Big thanks to you for looking into this again. In the past year, I've gained a new appreciation for just how many crates are building their io_uring features off of this one. The Rust on Linux community really benefits from getting this right.
Can I reopen this just long enough to raise a related question given the work and PR you-all did yesterday?
There are these two reads now: https://github.com/tokio-rs/io-uring/blob/4e52bca1f2c3ee24b2a51f4b5d9f3d8652f26cab/src/submit.rs#L57C5-L72C1
/// Whether the kernel thread has gone to sleep because it waited for too long without
/// submission queue entries.
#[inline]
fn sq_need_wakeup(&self) -> bool {
unsafe {
(*self.sq_flags).load(atomic::Ordering::Relaxed) & sys::IORING_SQ_NEED_WAKEUP != 0
}
}
/// CQ ring is overflown
fn sq_cq_overflow(&self) -> bool {
unsafe {
(*self.sq_flags).load(atomic::Ordering::Acquire) & sys::IORING_SQ_CQ_OVERFLOW != 0
}
}
Without a comment explaining why, it is glaring that they perform the loads with different atomic ordering.

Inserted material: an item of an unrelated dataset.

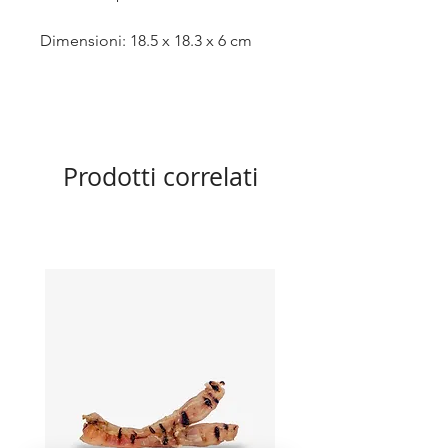
Dimensioni: 18.5 x 18.3 x 6 cm
Prodotti correlati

Fair to say the three of you know this stuff way better than I so I'm just in a position to ask the question. Is the second one Acquire and not Relaxed related to no fence being required for it?
These two functions are not public so their documentation or comments don't have to say much but perhaps while this context is still fresh for you, one of you could suggest a comment for one or the other that says why their load instructions are different?
The load in sq_need_wakeup is relaxed because we are not acquiring anything and the kernel's setting of the NEED_WAKEUP flag is not done using a release operation. The SeqCst fence that precedes the call to sq_need_wakeup gives us all the synchronization we need since the only constraint on that code is that if we submitted new work right as the kernel's SQPOLL thread went to sleep, we need to be able to see that and wake it up.
I believe the load in sq_cq_overflow can also be relaxed since again we are not acquiring anything and the kernel doesn't set that flag with a release store. That flag is used to indicate that the CQ overflowed and in order to get the extra CQEs we need to enter the kernel with GETEVENTS. This will cause the kernel to flush the overflowed entries to the CQ after which it will perform a release store to the CQ's tail. When we later try to get completions, we acquire the CQ's tail, resulting in correct synchronization.
Edit:
FWIW, liburing's sq_cq_overflow equivalent also uses a relaxed load.
Thank you for these details. At least for now to me, it seems much clearer.
@quininer Would you be amenable to a PR for the sq_cq_overflow function being relaxed?